Drew, Mark can speak for himself, of course. But, with due respect:
1. Senator McCain does not allow for a ticking time bomb exception. He has grudgingly conceded that in a ticking bomb scenario an interrogator would probably resort to rough tactics—a concession he makes only after arguing, incongruously, that rough tactics never work.
In any event, his legislation made aggressive interrogation in the ticking-bomb situation illegal—he is instead relying on the interrogator to break the law and the president not to enforce it (either by pardon or by persuading the Justice Department not to prosecute—which, naturally, would be portrayed as outrageous political interference if it ever happened). And that is only if it turned out that the interrogee’s information led to the thwarting of a terrorist attack—which, of course, the interrogator could not know before making the decision to violate McCain’s law … thus strongly incentivizing him against doing so regardless of how many innocent lives might be lost.

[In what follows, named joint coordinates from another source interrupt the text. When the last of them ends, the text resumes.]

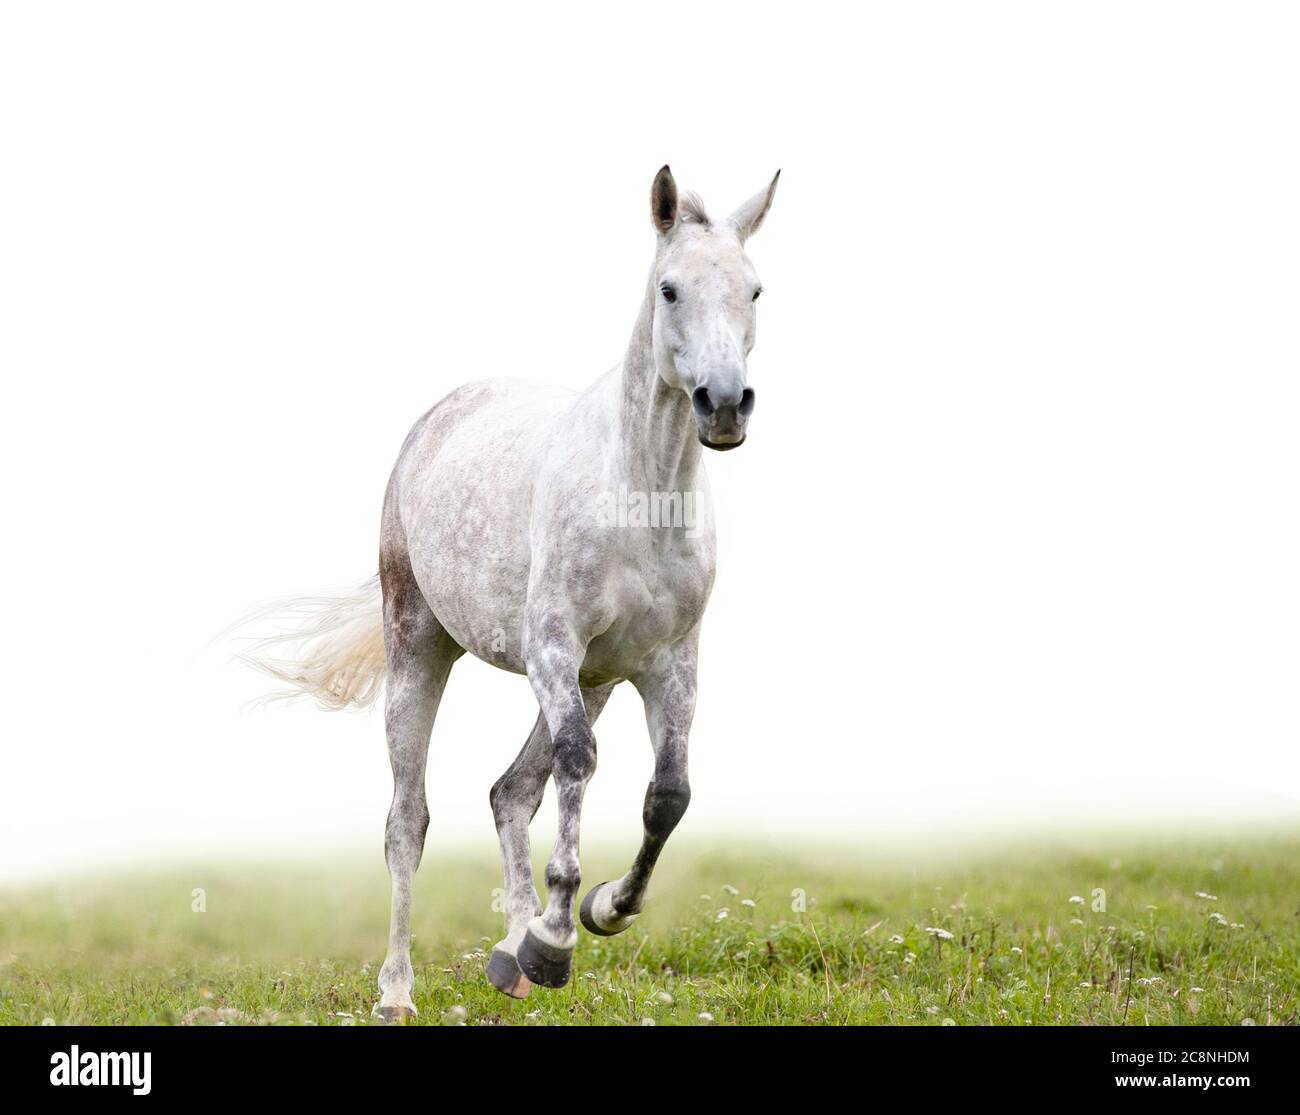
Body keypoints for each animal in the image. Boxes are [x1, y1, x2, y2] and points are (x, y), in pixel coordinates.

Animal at [247, 166, 779, 1018]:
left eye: (754, 289)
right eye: (669, 288)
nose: (724, 404)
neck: (639, 498)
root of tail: (437, 417)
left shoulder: (668, 664)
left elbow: (667, 794)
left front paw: (596, 912)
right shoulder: (553, 645)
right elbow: (577, 762)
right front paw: (558, 937)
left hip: (594, 680)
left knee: (511, 791)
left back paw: (512, 953)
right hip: (421, 646)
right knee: (408, 820)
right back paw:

2. McCain’s amendment, which extends Fifth Amendment rights to overseas terrorists, also makes it entirely plausible that the federal courts will eventually deem those terrorists entitled to Miranda warnings (which the Supreme Court recently held, in the Dickerson case, are part of the core Fifth Amendment guarantee). There is nothing conservative about extending judicially created rights to unlawful alien enemy combatants making war on the United States under circumstances where intelligence is our only defense.
3. There is, furthermore, nothing conservative about the position that “individual rights” created in the Constitution (a compact between the people of the United States and the government they created) extend to illegal aliens. To compare that to Bill Buckley’s position on drug legalization is about as fatuous as it gets.
4. The Gang of 14 deal directly resulted in (a) several Bush nominees not being confirmed, and (b) making it even easier for Democrats to block Bush nominees once control of the Senate switched to Democrats. The filibuster is not an appropriate basis to block a presidential nominee to the courts. And, even if that were not the case, since McCain has a long record of voting to confirm very liberal judges and justices, it is cold comfort to hear that he would filibuster an unacceptable nominee “if he felt he had to.”
5. McCain—who is lauded as consistently pro-life—is the only GOP candidate who has tried to suppress the speech of pro-life groups. He did it recently and assiduously, a years-long campaign in the Wisconsin Right to Life case, in which he filed amicus briefs in the Supreme Court in an effort to muzzle a pro-life group that wanted to get its message out regarding pro-abortion legislators. (See here and here.) As if that were not enough, the underlying purpose of his crusade was to further the assault on Free Speech rights spearheaded by his McCain/Feingold legislation. (Query whether you believe McCain/Feingold is also “driven by an inherently conservative respect for individual rights”?)